下意识地就要闭眼,这时,傅言深倏地与我拉开距离,注视着我。
一双翻涌着墨色的深眸紧紧锁我着我,似要把我吸进去,鼻息急促,他薄唇紧抿,双拳发出脆响,像是在极力克制隐忍,吻我的冲动。
他的唇又缓缓靠近我,眼神试探似的打量着我。
仿佛在问:可以么?
我指甲深深掐进手心里,脸颊的热意褪去,正要瞪他,他已经翻了身,仰靠进自己的座位里。
傅言深双手摸着裤兜,在找烟盒吧。
转瞬,他像是想起了什么,从白衬衫口袋里掏出一只小铁盒,打开,拿起一颗戒烟糖含在嘴里。
清凉醒脑的薄荷味在车厢内弥漫开。
这款戒烟糖是硬糖,他不是慢慢化着吃的,而是用嚼的,不停地发出碎裂的声音,像是急切地要宣泄或是压下情绪。
我扭头看向车窗外,什么也不愿再想。
傅言深送我回到公寓。
门口,我摁开指纹锁,看着他,“你先进来吧,我把西服换下,给你带回去。

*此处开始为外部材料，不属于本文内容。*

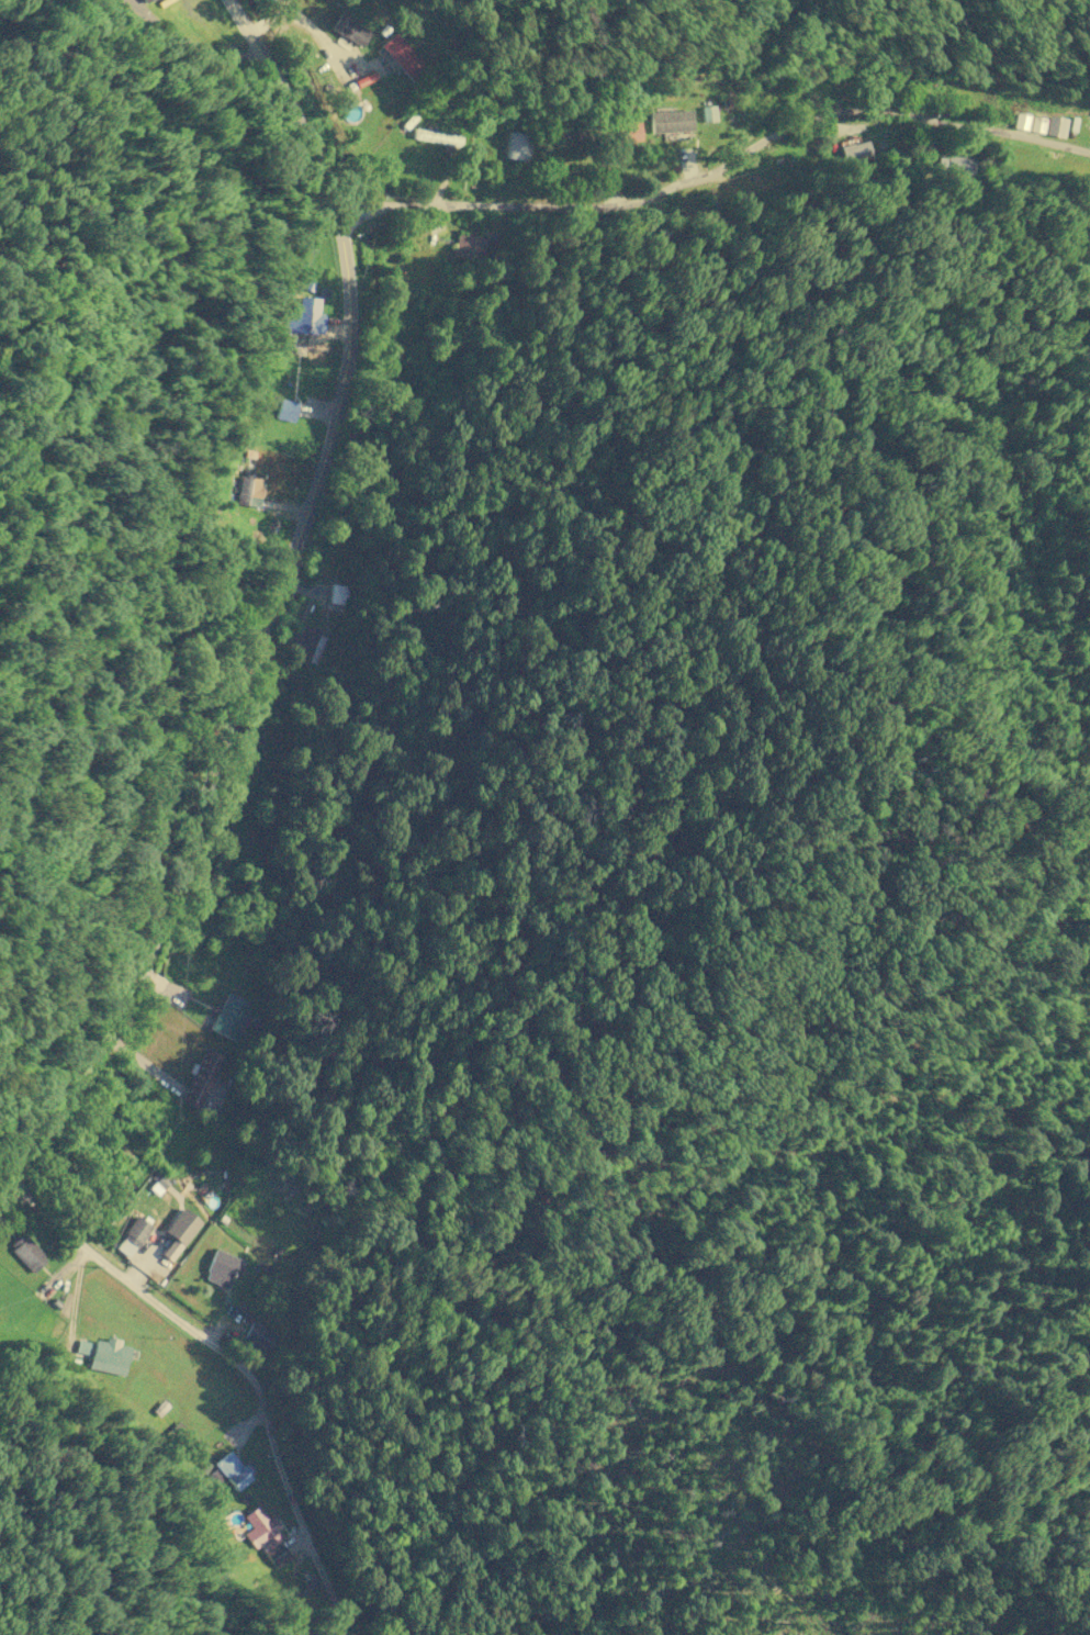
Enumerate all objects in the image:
building: (144, 0)
road: (302, 23)
building: (350, 29)
building: (401, 55)
building: (708, 113)
building: (670, 121)
building: (1028, 122)
building: (1055, 126)
building: (627, 130)
building: (436, 137)
building: (855, 154)
building: (954, 166)
road: (721, 171)
building: (474, 247)
building: (306, 317)
building: (286, 410)
building: (247, 491)
building: (337, 594)
road: (268, 606)
building: (306, 645)
building: (229, 1016)
building: (200, 1079)
building: (180, 1232)
building: (132, 1236)
building: (27, 1253)
building: (222, 1268)
building: (258, 1336)
building: (109, 1356)
road: (243, 1364)
building: (180, 1434)
building: (233, 1469)
building: (261, 1528)
building: (276, 1554)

”
“好。”他点头。
进屋后,我直奔卧室,刚脱下他的西服外套,一股子令人厌恶的味道钻入鼻尖,我迫切地想要赶紧冲个澡。
我随意裹了件外套,走去客厅。
傅言深正站在外面的阳台,长身玉立,背影给人一种寂寥而落寞的感觉。
我没多想,扬声喊了句:“傅言深,你的西服我丢沙发上了!”
……
照镜子的时候,我才发现脖子上有两枚淡淡的草莓印。
难怪傅言深在警局的时候,盯着我的脖子出神。
花洒下,我一遍遍地冲刷着自己的身体,尤其脖子和胸口,被我搓得通红,直到出痧才罢休。
打了三遍沐浴露,我才觉得没那么膈应。
洗完澡,穿上睡裙,吹干头发,我去客厅倒水喝,拉开房门的瞬间,冰冷的男声传来。
“……没证据?……关够她12个小时,禁止律师去保她出来。”
是傅言深的声音,森冷刺骨。
他还站在阳台,整个人冰雕一般,周身散发着阴寒戾气。
好像听到了我的脚步声,傅言深转过身,身上的冷意与戾气在一瞬间消失于无形,取而代之的是,温和。
“警察在她的住处没搜到毒品,洗手间里没有监控,没法证明你们有过接触。”他边说,边朝我走近。
我拧眉,以时锦的心机,是不会轻易暴露自己的。
上次那个缅北凶手,明明快要开口说出幕后主使了,时锦突然现身,他就自杀了,我到现在都还不明白,她是怎么做到的。
今晚这个毒品,她用完可以随手一丢,不会傻傻地放在住处的,证据也确实难找。
思忖片刻后,我点头,“我知道了,不早了,你回去吧。”
抬眸间,只见傅言深微眯着双眼,他胸口大幅起伏,双拳紧攥,一双燃烧着怒火的眸子,正紧紧盯着我的脖子……
我明白,他对我变态偏执的占有欲作祟了。
他见不得除了他以外的男人碰我一下。